**Rendered images and their source text:**
---*---

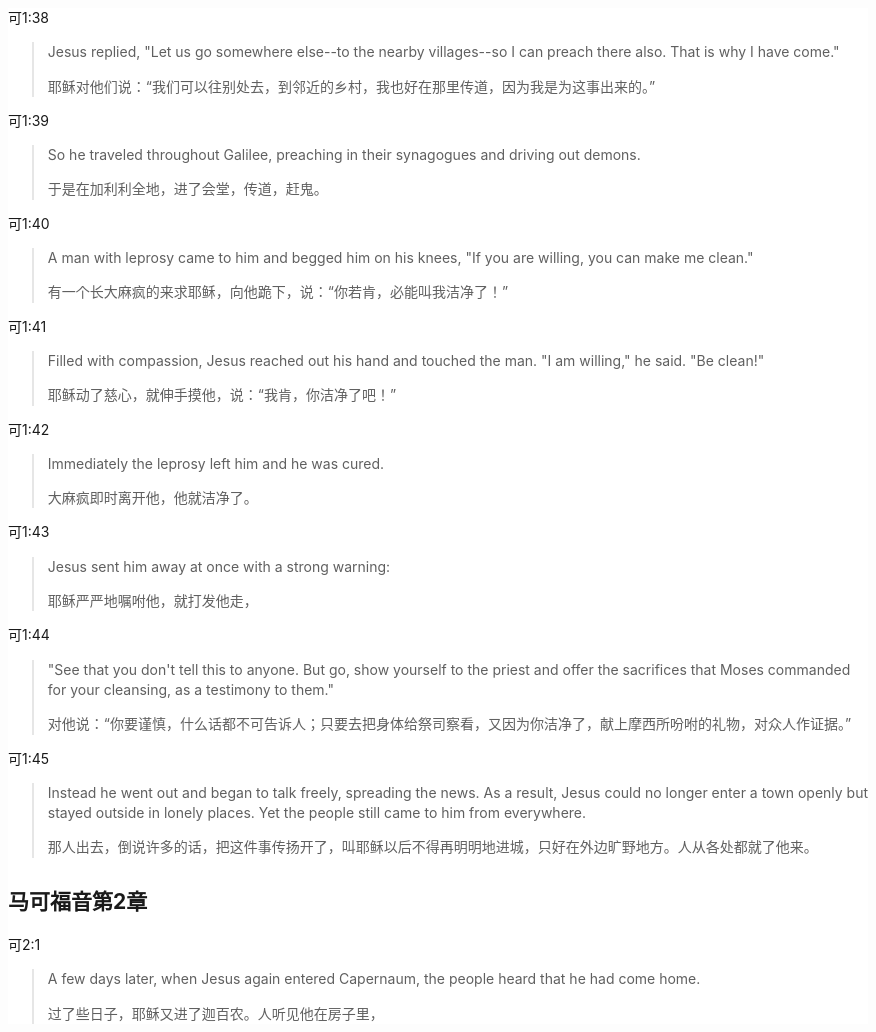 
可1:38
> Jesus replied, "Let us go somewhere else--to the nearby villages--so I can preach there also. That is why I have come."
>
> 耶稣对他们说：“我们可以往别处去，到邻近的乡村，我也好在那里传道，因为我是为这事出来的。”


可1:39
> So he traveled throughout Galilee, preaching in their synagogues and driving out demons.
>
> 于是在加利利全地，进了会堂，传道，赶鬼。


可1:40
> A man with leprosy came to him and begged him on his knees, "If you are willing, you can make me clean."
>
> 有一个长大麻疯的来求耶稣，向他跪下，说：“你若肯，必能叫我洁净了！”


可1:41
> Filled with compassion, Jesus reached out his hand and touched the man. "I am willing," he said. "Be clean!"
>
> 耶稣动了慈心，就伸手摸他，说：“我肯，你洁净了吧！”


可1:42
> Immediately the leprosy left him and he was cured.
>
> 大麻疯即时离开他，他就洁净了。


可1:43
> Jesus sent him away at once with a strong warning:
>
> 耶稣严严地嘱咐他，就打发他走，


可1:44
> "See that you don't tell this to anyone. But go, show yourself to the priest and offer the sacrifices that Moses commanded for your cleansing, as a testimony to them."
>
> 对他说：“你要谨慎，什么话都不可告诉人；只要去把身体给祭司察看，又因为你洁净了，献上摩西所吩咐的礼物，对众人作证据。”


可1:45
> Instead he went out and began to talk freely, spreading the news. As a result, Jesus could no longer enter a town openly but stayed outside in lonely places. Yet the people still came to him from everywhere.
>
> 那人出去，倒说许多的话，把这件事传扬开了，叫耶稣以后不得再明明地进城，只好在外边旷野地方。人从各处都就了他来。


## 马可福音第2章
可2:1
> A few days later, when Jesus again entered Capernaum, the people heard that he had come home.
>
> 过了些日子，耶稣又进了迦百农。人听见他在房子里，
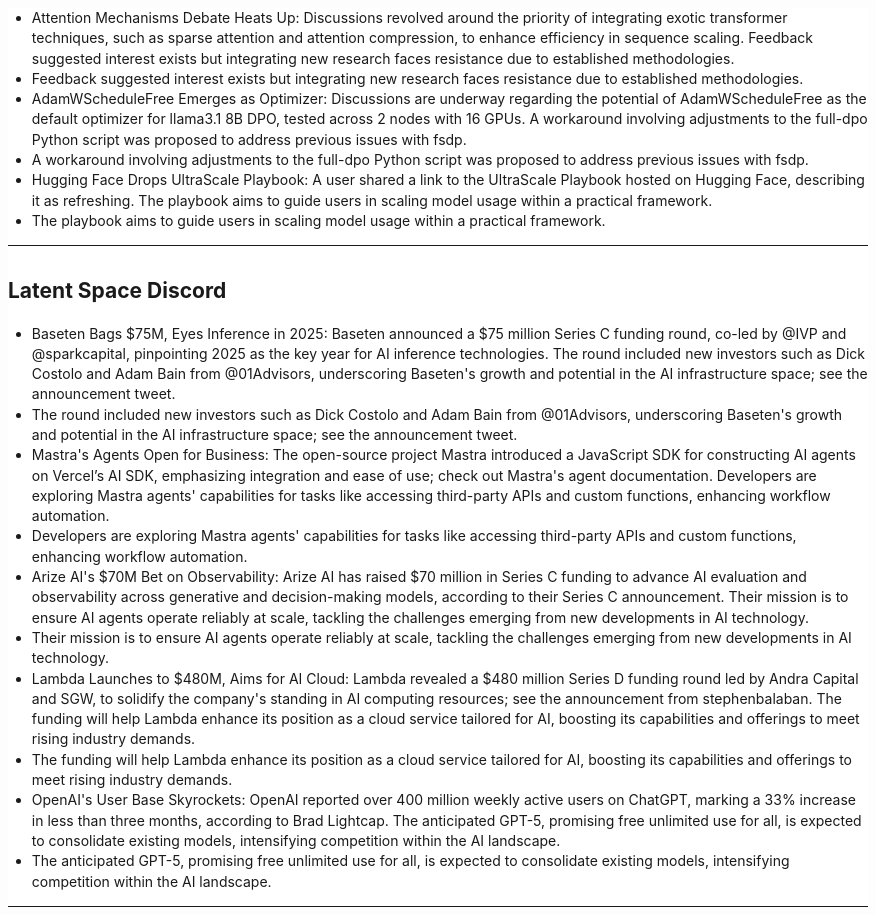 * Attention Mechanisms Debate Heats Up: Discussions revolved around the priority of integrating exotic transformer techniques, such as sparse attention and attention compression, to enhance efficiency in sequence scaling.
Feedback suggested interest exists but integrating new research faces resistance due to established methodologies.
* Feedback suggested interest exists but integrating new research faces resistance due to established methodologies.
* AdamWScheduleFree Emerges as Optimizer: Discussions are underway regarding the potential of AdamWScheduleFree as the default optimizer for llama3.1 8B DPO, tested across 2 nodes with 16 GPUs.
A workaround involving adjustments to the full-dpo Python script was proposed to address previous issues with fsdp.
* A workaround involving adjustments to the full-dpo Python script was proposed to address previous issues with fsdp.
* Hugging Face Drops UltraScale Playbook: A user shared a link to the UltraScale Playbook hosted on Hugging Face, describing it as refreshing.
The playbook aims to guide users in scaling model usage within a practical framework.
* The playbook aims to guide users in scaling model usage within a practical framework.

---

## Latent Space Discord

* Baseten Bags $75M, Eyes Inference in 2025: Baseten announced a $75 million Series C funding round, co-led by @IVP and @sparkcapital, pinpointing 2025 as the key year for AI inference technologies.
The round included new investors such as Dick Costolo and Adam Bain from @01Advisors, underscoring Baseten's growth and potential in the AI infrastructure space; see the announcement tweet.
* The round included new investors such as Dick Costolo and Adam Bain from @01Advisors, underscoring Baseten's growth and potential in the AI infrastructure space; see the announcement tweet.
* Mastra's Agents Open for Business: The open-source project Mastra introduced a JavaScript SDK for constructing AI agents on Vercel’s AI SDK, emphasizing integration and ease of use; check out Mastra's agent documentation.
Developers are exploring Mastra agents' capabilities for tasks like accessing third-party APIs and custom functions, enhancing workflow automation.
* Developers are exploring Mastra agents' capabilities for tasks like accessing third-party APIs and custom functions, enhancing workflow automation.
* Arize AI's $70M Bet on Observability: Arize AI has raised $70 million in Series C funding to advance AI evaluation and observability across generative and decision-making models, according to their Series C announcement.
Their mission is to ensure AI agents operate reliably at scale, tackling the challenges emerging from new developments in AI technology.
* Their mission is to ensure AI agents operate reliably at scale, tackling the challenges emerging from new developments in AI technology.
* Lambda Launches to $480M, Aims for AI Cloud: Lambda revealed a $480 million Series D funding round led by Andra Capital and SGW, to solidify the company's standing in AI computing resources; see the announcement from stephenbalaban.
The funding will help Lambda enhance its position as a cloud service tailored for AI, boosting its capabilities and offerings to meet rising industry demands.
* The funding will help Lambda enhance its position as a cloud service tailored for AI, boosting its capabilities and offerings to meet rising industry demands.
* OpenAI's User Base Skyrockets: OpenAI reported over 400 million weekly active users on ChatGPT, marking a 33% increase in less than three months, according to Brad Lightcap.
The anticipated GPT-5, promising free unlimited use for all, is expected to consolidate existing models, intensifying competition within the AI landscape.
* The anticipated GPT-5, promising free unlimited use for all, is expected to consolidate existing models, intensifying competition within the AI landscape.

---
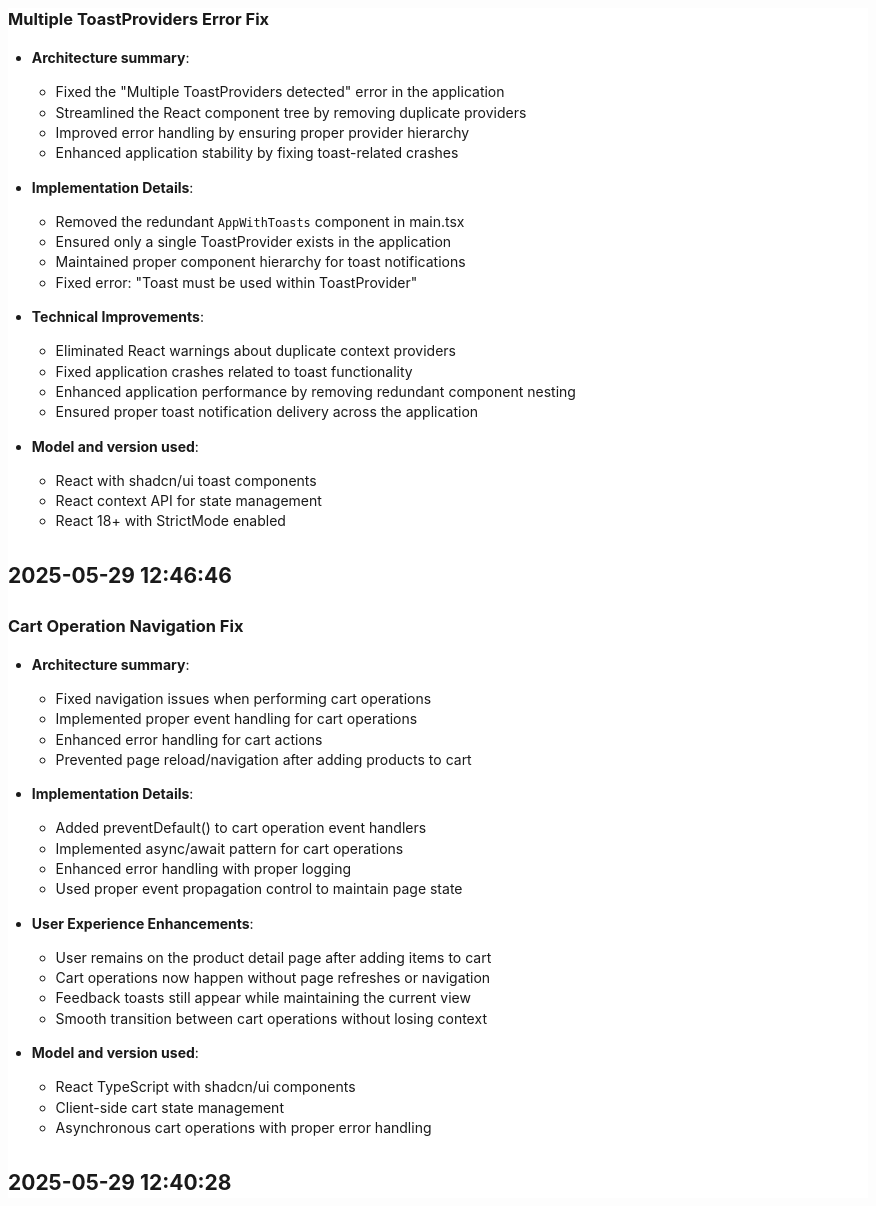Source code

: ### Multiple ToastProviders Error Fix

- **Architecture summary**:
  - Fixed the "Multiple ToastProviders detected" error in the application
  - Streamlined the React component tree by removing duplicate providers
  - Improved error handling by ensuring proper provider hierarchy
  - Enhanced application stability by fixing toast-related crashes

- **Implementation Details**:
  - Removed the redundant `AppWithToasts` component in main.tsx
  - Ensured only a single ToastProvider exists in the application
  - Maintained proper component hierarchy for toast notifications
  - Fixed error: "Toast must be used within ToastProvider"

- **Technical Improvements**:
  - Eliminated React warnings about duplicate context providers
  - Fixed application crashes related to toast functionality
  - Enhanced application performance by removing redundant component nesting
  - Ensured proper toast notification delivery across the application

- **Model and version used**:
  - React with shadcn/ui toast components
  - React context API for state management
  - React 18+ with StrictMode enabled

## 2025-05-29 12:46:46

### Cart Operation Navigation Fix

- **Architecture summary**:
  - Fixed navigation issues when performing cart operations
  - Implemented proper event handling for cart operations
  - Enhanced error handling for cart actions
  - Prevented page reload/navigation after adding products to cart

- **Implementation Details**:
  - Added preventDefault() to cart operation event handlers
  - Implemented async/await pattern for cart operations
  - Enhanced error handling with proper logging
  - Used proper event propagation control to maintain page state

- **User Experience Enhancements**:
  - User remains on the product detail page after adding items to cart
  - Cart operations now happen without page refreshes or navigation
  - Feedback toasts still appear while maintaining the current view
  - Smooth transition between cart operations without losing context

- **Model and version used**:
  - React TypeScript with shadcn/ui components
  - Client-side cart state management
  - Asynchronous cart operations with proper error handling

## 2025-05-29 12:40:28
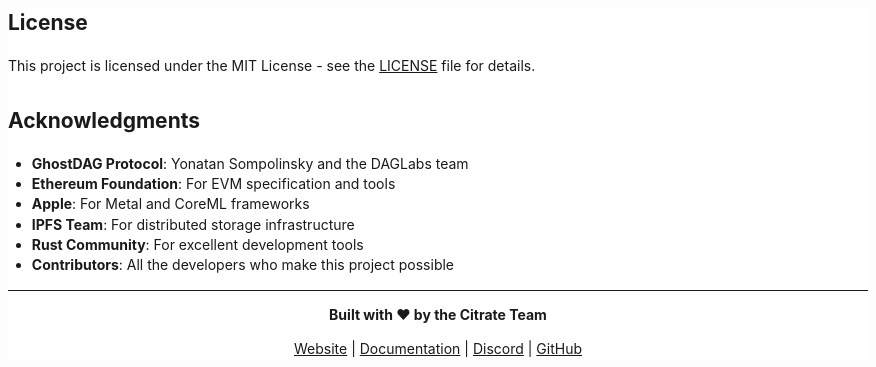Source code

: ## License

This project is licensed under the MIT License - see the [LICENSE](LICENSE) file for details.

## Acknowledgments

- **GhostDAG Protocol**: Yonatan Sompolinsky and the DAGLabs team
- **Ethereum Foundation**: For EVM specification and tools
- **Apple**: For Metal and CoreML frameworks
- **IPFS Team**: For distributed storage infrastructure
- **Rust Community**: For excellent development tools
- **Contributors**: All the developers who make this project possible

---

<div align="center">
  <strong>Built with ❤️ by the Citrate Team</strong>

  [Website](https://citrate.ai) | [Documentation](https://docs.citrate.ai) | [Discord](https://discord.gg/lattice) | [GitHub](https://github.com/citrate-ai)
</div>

---*---

List every line in the material above that contains the word "consolidate". Match letter case exactly.

**FINISHED TASK:**
The anticipated GPT-5, promising free unlimited use for all, is expected to consolidate existing models, intensifying competition within the AI landscape.
* The anticipated GPT-5, promising free unlimited use for all, is expected to consolidate existing models, intensifying competition within the AI landscape.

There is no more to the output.